Frequency Caps and Cross-Media Campaigns

How does an advertiser control frequency when ads also appear offline?

A few weeks ago, I was flipping through “Fortune” magazine when I came across an ad for energy company BP. I didn’t pay much attention — at least, not on a conscious level. Minutes later, though, as I was perusing the pages of BusinessWeek.com, I saw the ad again. It was identical to the print version in every way, right down to the location on the page.

Now, I have no real interest in BP as an investment opportunity (though I’m a driver who frequently — and grudgingly — invests in gas). Yet as a result of its appearance in these two locations, I took notice of this company’s ad. The experience was one of “cross-media déjà vu.” It got me to thinking about ad delivery and frequency.

These issues have plagued advertisers for as long as there’s been advertising. Online, the struggle usually takes the form of impression frequency. Determining optimal ad frequency has a lot to do with the Law of Diminishing Returns.

There comes a point at which it’s no longer favorable to continue delivering the same ad again and again. The cost simply outweighs the benefits. Excessively displaying ad material doesn’t just fail to incite consumer response and to waste good ad dollars. It can also result in a negative impression of your brand.

For years, the consensus has been the optimal number of impressions served to an Internet user is somewhere between one and five. Many campaign managers maintain it’s three — nothing you can say can convince them otherwise. Not long ago, researchers buttressed this latter theory by determining that while Internet users were most likely to convert the first time they saw an ad, each of the first three impressions displayed was over 100 percent better at converting than the “average impression.”

One would think this information would prove endlessly helpful to media buyers, but its release happened to coincide with an increase in the popularity of cross-media campaigns. How does an advertiser control frequency when ads also appear offline?

Few current campaigns are limited to one medium. Today’s consumers get their media from multiple sources, and often employ them simultaneously. There’s a good chance they’ll come across your ads both online and off-. You may be vigilantly delivering one impression per user on the Web, but your target audience could still be exposed to that same ad every day.

In BP’s case, this advertiser placed its ads in similar publications that cater to a near-identical target audience. As a North American business professional that uses the Web, the odds of my encountering both are pretty good. Given what we know about ad frequency online, does this help or hinder the effectiveness of BP’s ad? Where exactly is the line between effective branding and “ad nauseum?”

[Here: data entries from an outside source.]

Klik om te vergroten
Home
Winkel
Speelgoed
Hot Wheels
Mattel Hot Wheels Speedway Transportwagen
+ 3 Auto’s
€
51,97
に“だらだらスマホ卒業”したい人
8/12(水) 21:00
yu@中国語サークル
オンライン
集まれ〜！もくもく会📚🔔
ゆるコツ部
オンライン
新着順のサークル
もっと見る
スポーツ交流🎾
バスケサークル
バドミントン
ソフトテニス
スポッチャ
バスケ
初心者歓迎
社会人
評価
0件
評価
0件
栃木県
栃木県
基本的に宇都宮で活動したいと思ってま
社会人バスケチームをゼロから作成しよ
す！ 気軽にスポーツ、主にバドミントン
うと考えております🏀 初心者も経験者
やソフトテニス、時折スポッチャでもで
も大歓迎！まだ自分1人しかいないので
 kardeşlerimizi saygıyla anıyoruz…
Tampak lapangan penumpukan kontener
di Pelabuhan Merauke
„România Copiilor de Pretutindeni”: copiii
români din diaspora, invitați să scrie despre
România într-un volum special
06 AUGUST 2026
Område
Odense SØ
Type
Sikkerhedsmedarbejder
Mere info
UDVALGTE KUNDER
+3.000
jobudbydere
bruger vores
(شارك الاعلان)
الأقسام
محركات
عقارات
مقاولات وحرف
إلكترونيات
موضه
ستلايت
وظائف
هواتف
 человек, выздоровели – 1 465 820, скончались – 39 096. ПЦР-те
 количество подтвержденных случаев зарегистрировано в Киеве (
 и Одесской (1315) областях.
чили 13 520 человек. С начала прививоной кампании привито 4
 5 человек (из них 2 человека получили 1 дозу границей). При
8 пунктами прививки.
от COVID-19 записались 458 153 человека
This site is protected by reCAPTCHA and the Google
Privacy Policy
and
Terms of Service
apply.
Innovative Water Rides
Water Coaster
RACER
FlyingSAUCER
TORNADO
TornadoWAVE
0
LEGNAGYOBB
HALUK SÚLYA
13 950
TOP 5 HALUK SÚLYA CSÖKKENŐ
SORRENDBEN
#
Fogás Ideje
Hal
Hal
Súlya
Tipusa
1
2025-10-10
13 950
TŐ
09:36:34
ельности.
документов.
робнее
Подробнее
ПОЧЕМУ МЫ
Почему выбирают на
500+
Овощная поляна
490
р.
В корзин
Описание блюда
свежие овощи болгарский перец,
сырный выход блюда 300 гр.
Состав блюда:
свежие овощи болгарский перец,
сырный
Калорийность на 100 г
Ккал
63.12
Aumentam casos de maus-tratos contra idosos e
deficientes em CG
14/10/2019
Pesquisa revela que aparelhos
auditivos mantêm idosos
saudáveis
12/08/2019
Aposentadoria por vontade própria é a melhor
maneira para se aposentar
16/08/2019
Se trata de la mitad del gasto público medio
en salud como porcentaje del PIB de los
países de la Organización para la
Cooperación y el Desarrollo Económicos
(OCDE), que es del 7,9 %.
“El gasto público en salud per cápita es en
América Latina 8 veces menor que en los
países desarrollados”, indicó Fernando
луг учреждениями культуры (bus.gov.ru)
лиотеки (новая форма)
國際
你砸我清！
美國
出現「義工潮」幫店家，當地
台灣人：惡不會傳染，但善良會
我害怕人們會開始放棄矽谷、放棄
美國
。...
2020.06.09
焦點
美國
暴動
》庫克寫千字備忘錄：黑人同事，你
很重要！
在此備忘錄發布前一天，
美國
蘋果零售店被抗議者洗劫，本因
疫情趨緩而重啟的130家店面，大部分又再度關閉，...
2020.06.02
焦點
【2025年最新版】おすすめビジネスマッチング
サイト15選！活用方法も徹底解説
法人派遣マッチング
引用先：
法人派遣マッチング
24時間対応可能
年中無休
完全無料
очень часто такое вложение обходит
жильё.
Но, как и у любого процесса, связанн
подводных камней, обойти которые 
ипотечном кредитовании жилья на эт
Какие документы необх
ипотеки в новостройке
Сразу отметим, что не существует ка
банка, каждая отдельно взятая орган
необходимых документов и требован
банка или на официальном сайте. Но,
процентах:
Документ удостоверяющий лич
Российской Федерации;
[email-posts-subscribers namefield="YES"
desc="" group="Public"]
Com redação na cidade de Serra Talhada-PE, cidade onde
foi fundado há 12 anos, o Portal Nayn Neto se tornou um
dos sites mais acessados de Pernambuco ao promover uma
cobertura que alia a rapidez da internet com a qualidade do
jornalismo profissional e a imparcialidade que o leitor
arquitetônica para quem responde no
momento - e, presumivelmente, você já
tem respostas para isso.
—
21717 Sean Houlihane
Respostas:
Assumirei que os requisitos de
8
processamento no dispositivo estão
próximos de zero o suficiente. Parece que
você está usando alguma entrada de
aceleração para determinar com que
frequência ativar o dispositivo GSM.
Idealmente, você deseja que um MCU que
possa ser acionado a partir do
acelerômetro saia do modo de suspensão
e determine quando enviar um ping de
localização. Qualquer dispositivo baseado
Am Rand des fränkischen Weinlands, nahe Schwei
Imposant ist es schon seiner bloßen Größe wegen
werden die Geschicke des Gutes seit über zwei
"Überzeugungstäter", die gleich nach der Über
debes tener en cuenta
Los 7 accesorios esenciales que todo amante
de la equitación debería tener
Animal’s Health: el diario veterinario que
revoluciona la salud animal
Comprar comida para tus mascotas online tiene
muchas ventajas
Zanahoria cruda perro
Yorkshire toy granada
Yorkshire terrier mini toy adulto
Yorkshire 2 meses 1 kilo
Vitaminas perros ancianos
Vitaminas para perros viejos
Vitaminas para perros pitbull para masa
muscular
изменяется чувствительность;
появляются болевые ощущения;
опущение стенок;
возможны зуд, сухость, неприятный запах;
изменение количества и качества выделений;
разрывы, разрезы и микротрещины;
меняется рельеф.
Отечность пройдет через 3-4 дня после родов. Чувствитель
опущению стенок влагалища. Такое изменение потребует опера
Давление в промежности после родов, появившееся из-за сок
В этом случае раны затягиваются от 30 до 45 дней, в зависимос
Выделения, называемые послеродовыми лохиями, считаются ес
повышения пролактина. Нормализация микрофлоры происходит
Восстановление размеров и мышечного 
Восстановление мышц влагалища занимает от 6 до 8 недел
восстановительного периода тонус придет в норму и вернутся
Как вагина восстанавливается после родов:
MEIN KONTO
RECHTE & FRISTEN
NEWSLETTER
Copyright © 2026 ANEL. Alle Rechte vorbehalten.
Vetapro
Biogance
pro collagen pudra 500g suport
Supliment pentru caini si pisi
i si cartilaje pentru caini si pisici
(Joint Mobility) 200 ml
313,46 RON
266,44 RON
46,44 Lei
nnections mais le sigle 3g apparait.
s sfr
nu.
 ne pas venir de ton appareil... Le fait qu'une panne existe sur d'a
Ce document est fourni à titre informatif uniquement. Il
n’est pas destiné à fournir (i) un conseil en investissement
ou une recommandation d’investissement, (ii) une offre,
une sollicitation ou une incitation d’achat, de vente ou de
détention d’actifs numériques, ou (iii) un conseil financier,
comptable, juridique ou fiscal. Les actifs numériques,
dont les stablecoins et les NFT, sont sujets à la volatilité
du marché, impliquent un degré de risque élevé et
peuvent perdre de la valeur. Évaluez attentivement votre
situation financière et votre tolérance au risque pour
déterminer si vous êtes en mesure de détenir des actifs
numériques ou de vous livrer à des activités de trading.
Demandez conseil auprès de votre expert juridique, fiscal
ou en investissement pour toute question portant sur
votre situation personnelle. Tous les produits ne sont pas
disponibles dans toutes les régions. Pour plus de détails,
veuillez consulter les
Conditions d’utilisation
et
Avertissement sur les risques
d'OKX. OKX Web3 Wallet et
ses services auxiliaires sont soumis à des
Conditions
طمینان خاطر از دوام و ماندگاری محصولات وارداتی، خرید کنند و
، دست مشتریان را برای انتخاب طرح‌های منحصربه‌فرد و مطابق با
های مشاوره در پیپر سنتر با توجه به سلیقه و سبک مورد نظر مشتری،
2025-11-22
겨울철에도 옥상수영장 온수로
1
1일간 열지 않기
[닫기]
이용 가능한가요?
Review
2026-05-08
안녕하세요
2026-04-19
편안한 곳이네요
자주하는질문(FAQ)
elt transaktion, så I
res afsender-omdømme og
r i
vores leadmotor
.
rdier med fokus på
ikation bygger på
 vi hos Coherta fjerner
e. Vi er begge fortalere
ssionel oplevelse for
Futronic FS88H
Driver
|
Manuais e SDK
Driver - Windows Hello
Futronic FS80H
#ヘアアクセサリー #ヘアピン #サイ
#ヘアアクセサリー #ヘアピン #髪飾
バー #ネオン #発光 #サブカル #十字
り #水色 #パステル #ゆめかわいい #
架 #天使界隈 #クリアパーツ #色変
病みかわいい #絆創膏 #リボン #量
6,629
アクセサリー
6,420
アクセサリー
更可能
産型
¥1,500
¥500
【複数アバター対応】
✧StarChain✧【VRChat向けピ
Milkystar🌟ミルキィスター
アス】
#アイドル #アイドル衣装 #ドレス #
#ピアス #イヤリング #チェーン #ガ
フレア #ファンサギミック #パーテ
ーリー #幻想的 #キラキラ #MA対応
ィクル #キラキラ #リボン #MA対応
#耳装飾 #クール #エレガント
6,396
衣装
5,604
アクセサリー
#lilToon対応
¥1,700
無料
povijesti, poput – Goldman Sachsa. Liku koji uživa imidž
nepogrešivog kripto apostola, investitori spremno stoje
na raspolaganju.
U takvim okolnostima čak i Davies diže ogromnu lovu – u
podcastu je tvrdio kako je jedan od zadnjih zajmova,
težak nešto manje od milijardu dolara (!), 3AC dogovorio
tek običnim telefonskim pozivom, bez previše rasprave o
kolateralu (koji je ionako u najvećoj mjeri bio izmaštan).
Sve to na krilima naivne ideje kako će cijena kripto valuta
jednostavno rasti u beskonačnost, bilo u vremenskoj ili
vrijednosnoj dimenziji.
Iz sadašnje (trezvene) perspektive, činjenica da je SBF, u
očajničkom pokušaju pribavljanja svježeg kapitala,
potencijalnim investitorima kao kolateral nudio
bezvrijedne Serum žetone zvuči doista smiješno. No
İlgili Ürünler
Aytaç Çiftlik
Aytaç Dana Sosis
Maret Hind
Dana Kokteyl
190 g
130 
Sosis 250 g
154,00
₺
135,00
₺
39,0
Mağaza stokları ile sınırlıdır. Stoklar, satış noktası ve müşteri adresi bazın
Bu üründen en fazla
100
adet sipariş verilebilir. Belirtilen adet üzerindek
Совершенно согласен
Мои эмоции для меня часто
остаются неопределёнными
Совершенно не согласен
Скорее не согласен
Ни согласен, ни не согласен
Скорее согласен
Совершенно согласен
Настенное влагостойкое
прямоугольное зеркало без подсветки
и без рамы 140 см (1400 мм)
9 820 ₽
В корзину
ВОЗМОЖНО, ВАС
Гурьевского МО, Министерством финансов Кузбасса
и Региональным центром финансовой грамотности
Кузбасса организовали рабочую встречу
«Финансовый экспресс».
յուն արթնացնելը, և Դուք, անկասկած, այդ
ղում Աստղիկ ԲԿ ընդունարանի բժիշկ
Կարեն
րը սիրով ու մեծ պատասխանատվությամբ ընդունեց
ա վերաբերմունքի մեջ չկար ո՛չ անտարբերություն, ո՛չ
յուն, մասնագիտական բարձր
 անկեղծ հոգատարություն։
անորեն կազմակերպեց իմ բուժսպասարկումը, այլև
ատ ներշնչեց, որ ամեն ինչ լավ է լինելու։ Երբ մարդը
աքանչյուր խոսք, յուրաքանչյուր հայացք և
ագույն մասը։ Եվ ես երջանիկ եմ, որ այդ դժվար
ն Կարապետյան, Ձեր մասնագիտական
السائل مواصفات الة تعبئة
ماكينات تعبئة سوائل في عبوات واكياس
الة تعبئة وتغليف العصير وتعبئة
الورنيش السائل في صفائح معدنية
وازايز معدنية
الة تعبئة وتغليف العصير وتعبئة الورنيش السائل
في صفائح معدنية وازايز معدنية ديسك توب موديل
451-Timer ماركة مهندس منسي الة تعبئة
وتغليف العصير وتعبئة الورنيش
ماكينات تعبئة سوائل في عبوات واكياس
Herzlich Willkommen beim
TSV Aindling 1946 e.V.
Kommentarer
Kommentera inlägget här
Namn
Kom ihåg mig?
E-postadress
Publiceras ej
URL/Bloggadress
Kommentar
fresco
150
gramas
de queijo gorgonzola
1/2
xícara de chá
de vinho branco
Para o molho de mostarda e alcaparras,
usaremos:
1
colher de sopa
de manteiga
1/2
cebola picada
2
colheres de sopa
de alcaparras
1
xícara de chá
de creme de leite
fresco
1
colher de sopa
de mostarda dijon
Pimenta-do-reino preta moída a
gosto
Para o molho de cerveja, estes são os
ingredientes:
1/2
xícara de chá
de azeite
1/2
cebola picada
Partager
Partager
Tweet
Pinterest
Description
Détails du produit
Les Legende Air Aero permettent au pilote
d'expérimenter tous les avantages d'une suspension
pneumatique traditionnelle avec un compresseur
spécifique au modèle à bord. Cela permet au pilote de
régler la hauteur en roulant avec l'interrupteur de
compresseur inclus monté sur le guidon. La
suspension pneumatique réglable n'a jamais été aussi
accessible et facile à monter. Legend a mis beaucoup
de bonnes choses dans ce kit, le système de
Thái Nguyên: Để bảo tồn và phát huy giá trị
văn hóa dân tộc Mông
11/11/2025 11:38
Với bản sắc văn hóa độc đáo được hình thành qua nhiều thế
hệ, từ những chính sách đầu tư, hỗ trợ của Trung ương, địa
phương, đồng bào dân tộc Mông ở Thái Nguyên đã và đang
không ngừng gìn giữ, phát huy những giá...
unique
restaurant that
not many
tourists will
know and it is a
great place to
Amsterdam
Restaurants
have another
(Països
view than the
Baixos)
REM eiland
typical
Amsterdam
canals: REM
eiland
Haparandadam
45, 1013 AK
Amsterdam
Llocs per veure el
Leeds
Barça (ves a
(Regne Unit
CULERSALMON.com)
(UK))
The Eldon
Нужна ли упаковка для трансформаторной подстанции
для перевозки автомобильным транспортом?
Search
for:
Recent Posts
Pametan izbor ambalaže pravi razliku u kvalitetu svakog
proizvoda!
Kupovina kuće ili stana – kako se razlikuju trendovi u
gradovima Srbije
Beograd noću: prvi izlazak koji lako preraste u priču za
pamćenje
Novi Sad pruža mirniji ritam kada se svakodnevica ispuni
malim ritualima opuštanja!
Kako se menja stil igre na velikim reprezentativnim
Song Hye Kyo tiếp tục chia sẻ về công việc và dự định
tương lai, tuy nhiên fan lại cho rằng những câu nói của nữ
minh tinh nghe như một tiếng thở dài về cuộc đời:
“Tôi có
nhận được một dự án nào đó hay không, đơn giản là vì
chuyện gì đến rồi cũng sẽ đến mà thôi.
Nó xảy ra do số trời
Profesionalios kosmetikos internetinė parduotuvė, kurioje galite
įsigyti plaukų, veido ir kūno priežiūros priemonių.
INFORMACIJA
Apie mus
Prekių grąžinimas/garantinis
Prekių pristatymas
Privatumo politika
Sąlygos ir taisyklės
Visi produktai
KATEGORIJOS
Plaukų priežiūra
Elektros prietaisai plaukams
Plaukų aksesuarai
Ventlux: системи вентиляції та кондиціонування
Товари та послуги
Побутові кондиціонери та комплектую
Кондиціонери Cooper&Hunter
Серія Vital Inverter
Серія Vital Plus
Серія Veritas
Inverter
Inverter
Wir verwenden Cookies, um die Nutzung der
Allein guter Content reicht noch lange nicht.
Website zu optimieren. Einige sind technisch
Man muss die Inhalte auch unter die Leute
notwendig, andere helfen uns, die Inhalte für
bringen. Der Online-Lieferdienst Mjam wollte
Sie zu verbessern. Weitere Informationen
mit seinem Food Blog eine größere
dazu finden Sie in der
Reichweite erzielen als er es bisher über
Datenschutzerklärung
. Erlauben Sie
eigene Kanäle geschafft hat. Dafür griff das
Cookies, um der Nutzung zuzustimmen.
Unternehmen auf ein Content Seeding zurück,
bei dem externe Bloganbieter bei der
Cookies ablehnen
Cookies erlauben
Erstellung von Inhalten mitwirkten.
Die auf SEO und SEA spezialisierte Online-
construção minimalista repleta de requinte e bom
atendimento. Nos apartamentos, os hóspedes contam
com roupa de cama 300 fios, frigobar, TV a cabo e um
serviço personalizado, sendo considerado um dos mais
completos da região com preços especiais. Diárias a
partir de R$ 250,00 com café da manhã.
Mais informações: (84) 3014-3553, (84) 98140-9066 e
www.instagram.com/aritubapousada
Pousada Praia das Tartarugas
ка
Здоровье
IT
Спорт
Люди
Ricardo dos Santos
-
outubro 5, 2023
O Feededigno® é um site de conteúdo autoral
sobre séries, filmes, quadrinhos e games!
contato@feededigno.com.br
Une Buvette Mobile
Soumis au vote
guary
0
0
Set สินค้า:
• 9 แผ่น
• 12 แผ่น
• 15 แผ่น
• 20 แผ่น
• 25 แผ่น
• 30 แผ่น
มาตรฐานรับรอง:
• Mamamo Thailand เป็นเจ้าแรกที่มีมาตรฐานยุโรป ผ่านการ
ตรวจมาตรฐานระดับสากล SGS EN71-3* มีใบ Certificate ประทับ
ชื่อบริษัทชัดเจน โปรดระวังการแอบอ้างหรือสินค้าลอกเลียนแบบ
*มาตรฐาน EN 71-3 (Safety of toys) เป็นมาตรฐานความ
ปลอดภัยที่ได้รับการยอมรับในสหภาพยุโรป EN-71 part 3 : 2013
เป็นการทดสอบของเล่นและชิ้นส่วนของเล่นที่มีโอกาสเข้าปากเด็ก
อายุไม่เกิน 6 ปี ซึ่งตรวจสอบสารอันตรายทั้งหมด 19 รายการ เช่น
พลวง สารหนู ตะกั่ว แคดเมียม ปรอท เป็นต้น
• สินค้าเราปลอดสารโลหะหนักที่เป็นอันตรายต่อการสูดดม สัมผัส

As it would be impossible to measure the frequency with which each and every consumer sees the ads across your campaign, there’s little an advertiser can do to avoid potential ad overexposure aside from capping ad delivery across each individual medium. But perhaps cross-media déjà vu isn’t a no-win situation. In fact, it may represent a valuable opportunity to improve both direct marketing and branding campaigns.

If the aforementioned study holds water, the first few ad impressions a consumer sees — regardless of where he sees them — could be the ideal amount both to prompt a conversion and prevent annoyance. So long as marketers keep ad delivery per medium to a minimum, they could hit this target straight on. The phenomenon also has potential where branding is concerned. By keeping ad creative and placement consistent, advertisers can help create a “mental cookie” that increases the chances their target consumer will remember their ad.

The rules of ad delivery are changing. They no longer apply to one medium alone. But this could actually work in our favor. It certainly worked for BP.